About this task: Below are the records. Reproduce the line that contains "Gebruiksvoorwaarden" and every line after it to the end, exactly and alone.

[Data items]
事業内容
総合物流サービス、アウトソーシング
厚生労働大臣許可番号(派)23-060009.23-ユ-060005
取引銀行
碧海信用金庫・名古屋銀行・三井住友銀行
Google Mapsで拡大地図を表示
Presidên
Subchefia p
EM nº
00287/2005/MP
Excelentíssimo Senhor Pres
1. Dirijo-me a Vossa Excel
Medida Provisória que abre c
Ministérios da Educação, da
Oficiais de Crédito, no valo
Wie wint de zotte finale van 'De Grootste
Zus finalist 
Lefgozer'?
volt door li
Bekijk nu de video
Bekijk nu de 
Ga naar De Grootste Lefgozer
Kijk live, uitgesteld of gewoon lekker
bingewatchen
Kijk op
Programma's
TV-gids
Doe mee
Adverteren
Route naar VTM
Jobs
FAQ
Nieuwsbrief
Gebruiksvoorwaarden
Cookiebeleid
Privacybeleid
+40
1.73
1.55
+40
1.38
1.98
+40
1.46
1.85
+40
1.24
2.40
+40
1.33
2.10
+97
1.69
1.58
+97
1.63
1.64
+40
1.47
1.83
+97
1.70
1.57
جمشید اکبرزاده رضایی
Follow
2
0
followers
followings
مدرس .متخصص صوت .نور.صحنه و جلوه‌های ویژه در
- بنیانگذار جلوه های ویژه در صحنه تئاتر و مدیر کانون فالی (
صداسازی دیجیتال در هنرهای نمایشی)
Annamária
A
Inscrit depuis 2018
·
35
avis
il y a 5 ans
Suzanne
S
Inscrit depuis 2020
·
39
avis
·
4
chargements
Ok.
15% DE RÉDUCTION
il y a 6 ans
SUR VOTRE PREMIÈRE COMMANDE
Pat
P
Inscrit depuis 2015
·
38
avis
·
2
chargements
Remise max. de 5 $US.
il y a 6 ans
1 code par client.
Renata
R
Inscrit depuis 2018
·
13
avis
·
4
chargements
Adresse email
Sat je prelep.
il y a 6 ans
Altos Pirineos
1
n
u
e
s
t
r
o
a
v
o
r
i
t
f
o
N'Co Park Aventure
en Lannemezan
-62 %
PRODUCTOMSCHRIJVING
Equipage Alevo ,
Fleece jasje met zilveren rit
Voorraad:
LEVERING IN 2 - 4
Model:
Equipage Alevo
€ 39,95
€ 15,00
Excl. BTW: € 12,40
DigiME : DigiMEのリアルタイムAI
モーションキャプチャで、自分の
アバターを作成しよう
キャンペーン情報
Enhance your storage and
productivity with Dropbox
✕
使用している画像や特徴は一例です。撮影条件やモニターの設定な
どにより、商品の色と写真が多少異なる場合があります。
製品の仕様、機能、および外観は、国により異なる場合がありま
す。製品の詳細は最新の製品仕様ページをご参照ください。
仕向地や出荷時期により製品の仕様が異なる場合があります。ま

Task result:
Gebruiksvoorwaarden
Cookiebeleid
Privacybeleid
+40
1.73
1.55
+40
1.38
1.98
+40
1.46
1.85
+40
1.24
2.40
+40
1.33
2.10
+97
1.69
1.58
+97
1.63
1.64
+40
1.47
1.83
+97
1.70
1.57
جمشید اکبرزاده رضایی
Follow
2
0
followers
followings
مدرس .متخصص صوت .نور.صحنه و جلوه‌های ویژه در
- بنیانگذار جلوه های ویژه در صحنه تئاتر و مدیر کانون فالی (
صداسازی دیجیتال در هنرهای نمایشی)
Annamária
A
Inscrit depuis 2018
·
35
avis
il y a 5 ans
Suzanne
S
Inscrit depuis 2020
·
39
avis
·
4
chargements
Ok.
15% DE RÉDUCTION
il y a 6 ans
SUR VOTRE PREMIÈRE COMMANDE
Pat
P
Inscrit depuis 2015
·
38
avis
·
2
chargements
Remise max. de 5 $US.
il y a 6 ans
1 code par client.
Renata
R
Inscrit depuis 2018
·
13
avis
·
4
chargements
Adresse email
Sat je prelep.
il y a 6 ans
Altos Pirineos
1
n
u
e
s
t
r
o
a
v
o
r
i
t
f
o
N'Co Park Aventure
en Lannemezan
-62 %
PRODUCTOMSCHRIJVING
Equipage Alevo ,
Fleece jasje met zilveren rit
Voorraad:
LEVERING IN 2 - 4
Model:
Equipage Alevo
€ 39,95
€ 15,00
Excl. BTW: € 12,40
DigiME : DigiMEのリアルタイムAI
モーションキャプチャで、自分の
アバターを作成しよう
キャンペーン情報
Enhance your storage and
productivity with Dropbox
✕
使用している画像や特徴は一例です。撮影条件やモニターの設定な
どにより、商品の色と写真が多少異なる場合があります。
製品の仕様、機能、および外観は、国により異なる場合がありま
す。製品の詳細は最新の製品仕様ページをご参照ください。
仕向地や出荷時期により製品の仕様が異なる場合があります。ま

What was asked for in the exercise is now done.